Proximity events - AWS IoT Wireless

Proximity events

Proximity events publish event notifications when AWS IoT receives a beacon from the Sidewalk device. When your Sidewalk device approaches Amazon Sidewalk, beacons that are sent from your device are filtered by Amazon Sidewalk at regular intervals and received by AWS IoT Wireless. AWS IoT Wireless then notifies you of these events when a beacon is received.

How proximity events work

Proximity events notify you when AWS IoT receives a beacon, Your Sidewalk devices can emit beacons any time. When your device is near Amazon Sidewalk, Sidewalk receives the beacons and forwards them to AWS IoT Wireless at regular time intervals. Amazon Sidewalk has configured this time interval as 10 minutes. When AWS IoT Wireless receives the beacon from Sidewalk, you'll be notified of the event.

Proximity events will notify you when a beacon is discovered or when a beacon is lost. You can configure the intervals at which you're notified of the proximity event.

Enable notifications for proximity events

Before subscribers to the Sidewalk proximity reserved topics can receive messages, you must enable event notifications for them from the AWS Management Console, or by using the API or CLI. You can enable these events for all Sidewalk resources in your AWS account or for select resources. For information about how to enable these events, see Enable events for wireless resources.

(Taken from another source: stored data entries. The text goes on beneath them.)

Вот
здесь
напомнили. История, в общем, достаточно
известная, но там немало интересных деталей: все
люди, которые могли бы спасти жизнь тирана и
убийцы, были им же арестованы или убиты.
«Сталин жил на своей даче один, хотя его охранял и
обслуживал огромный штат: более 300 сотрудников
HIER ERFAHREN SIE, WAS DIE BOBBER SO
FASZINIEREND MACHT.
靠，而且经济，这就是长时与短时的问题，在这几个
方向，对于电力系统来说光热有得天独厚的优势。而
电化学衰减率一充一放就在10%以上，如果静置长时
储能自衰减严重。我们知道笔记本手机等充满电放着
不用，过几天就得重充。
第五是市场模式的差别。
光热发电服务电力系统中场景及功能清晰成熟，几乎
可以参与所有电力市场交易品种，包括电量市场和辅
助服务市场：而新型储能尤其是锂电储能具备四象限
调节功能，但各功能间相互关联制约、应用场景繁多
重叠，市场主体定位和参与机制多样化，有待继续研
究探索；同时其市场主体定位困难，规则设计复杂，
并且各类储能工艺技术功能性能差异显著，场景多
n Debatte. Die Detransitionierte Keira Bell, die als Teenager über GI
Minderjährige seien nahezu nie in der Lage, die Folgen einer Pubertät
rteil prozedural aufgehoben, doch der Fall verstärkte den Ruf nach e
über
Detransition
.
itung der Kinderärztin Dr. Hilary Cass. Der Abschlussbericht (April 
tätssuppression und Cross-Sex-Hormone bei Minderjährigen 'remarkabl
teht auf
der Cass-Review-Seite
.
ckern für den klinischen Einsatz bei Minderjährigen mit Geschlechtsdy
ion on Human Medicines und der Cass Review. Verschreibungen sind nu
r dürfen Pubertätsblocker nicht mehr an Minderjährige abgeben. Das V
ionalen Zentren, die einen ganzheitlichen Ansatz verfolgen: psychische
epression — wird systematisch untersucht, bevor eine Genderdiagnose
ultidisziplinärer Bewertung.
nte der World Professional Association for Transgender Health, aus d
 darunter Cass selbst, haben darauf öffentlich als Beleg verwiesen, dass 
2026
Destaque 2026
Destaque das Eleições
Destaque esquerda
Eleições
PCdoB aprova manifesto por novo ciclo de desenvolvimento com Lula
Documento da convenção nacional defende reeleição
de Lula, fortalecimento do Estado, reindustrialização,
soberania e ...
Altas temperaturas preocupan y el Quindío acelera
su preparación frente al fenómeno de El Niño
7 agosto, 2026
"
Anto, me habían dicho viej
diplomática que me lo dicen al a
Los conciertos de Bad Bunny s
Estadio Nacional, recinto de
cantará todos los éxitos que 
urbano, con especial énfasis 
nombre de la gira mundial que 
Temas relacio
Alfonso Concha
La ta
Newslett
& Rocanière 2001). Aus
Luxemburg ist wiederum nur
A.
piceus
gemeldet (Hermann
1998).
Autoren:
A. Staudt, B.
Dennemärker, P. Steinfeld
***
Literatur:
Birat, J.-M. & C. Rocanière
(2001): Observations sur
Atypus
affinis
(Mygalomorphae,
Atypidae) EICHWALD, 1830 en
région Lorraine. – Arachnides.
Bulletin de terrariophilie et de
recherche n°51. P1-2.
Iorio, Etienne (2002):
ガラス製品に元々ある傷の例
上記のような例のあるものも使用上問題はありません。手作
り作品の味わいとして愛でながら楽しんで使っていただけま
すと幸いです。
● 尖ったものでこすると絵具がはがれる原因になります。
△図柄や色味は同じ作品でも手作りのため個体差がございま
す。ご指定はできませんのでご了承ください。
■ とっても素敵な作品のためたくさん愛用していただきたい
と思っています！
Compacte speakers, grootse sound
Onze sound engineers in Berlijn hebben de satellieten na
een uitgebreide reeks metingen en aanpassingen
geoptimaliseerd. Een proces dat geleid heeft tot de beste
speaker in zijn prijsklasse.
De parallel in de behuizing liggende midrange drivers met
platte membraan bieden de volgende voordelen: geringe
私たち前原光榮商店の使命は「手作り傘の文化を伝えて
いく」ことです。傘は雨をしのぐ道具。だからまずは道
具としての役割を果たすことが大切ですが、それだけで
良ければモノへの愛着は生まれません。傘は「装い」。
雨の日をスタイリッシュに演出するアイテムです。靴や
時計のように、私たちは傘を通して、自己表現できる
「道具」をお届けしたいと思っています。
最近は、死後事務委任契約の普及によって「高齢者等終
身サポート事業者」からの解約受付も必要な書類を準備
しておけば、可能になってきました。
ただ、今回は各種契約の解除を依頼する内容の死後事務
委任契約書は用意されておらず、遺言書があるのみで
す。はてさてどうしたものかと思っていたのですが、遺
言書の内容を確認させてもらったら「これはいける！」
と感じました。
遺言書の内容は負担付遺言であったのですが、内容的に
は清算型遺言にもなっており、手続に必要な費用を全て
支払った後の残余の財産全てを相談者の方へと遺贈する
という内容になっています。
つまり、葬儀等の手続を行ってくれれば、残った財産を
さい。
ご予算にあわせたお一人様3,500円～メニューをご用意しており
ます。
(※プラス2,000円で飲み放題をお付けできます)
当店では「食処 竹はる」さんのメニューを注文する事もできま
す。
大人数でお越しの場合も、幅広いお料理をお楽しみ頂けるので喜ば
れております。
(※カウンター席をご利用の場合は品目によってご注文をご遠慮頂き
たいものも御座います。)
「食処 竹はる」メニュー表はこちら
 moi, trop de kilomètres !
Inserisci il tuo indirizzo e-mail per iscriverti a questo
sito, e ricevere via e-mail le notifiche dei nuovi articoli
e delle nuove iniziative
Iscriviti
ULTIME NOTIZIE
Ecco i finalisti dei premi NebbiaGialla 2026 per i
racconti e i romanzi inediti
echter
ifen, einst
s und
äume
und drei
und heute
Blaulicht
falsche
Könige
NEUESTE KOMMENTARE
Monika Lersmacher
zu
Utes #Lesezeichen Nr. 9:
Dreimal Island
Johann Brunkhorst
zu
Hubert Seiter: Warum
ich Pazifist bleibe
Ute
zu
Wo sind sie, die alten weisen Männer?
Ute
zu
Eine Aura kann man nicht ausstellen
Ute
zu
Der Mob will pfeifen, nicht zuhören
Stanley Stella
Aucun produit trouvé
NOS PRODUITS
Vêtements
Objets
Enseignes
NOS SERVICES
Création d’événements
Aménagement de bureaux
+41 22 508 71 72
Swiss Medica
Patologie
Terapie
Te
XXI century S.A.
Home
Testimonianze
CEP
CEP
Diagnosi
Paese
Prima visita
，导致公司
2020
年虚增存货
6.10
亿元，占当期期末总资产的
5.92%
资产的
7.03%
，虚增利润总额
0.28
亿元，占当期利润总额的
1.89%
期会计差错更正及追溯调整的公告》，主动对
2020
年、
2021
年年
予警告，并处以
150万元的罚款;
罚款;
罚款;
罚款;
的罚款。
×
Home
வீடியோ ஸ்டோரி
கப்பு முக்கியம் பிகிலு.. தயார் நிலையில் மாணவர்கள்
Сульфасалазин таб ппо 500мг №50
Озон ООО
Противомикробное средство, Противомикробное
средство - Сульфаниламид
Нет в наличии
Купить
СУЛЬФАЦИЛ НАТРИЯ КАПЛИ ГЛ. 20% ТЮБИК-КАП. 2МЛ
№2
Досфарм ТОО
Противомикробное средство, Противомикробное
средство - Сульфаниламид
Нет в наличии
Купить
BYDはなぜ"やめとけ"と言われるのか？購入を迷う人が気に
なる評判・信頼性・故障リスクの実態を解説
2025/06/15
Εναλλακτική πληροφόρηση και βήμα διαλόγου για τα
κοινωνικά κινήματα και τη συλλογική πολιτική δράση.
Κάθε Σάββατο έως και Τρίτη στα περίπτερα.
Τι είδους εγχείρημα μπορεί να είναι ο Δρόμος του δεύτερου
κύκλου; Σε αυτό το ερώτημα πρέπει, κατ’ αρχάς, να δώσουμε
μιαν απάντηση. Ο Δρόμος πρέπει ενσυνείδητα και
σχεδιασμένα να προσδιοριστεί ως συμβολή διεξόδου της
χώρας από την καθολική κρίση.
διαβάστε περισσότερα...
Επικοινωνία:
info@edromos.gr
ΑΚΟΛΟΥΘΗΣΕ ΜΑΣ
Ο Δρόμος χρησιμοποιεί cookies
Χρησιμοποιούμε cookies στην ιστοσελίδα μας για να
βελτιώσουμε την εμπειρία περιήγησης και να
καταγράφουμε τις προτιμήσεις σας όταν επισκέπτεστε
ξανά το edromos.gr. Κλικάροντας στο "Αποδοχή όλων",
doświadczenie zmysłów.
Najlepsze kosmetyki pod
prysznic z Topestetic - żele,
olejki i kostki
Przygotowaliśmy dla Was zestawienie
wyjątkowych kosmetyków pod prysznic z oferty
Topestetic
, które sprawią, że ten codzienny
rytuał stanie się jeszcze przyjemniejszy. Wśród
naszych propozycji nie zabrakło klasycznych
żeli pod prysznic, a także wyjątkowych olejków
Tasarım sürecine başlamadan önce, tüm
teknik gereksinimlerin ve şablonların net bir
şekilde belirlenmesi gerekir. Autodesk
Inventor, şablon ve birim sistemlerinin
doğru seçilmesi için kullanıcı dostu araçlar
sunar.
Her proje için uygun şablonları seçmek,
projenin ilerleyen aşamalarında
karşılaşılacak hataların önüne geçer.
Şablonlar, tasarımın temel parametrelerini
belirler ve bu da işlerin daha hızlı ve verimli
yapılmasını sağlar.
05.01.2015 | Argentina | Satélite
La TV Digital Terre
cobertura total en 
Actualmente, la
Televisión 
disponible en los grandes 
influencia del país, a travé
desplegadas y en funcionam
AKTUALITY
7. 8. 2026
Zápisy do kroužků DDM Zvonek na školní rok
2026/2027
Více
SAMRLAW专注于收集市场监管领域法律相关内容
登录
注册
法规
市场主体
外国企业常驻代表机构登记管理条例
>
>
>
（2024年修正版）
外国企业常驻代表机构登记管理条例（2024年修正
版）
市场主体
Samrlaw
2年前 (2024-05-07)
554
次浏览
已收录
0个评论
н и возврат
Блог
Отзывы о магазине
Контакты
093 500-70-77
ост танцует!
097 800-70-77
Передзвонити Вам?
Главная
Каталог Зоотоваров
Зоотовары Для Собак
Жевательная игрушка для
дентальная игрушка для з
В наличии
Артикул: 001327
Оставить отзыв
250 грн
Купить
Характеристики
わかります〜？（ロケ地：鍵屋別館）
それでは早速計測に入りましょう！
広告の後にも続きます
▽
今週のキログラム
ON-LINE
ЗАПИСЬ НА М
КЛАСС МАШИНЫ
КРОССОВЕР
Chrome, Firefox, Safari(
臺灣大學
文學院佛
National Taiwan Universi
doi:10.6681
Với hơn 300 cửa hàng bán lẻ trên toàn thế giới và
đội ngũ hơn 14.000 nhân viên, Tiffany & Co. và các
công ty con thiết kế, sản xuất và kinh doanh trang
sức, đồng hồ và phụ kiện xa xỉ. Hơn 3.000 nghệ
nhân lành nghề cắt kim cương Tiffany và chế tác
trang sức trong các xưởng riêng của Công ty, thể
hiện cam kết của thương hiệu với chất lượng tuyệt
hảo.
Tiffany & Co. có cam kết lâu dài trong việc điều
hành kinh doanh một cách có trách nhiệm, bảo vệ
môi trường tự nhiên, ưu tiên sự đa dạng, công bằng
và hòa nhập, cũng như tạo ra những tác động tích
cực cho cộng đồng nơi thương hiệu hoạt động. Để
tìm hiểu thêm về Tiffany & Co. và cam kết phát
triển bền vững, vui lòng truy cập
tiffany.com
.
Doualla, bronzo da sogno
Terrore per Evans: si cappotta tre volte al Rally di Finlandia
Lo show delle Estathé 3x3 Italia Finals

Format of MQTT topics for proximity events

To notify you of proximity events, you can subscribe to MQTT reserved topics that begin with a dollar ($) sign. For more information, see MQTT topics in the AWS IoT developer guide.

Reserved MQTT topics for Sidewalk proximity events use the format:

  • For resource-level topics:

    $aws/iotwireless/events/{eventName}/{eventType}/sidewalk/wireless_devices

  • For identifier topics:

    $aws/iotwireless/events/{eventName}/{eventType}/sidewalk/{resourceType}/{resourceID}/{id}

Where:

{eventName}

{eventName} must be proximity.

{eventType}

{eventType} can be beacon_discovered or beacon_lost.

{resourceType}

{resourceType} can be sidewalk_accounts or wireless_devices.

{resourceID}

{resourceID} is amazon_id for {resourceType} of sidewalk_accounts and wireless_device_id for {resourceType} of wireless_devices.

You can also use the + wildcard character to subscribe to multiple topics at the same time. The + wildcard character matches any string in the level that contains the character. For example, if you want to be notified of all possible event types (beacon_discovered and beacon_lost) and for all devices registered to a particular Amazon ID, you can use the following topic filter:

$aws/iotwireless/events/proximity/+/sidewalk/sidewalk_accounts/amazon_id/+

Note

You can't use the wildcard character # to subscribe to the reserved topics. For more information about topic filters, see MQTT topic filters in the AWS IoT developer guide.

Message payload for proximity events

After you enable notifications for proximity events, event messages are published over MQTT with a JSON payload. These events contain the following example payload:

{ "eventId": "string", "eventType": "beacon_discovered|beacon_lost", "WirelessDeviceId": "string", "timestamp": "1234567890123", // Event-specific fields "Sidewalk": { "AmazonId": "string", "SidewalkManufacturingSn": "string" } }

The payload contains the following attributes:

eventId

A unique event ID, which is a string.

eventType

The type of event that occurred. Can be beacon_discovered or beacon_lost.

WirelessDeviceId

The identifier of the wireless device.

timestamp

The Unix timestamp of when the event occurred.

sidewalk

The Sidewalk Amazon ID or SidewalkManufacturingSn for which you want to receive event notifications.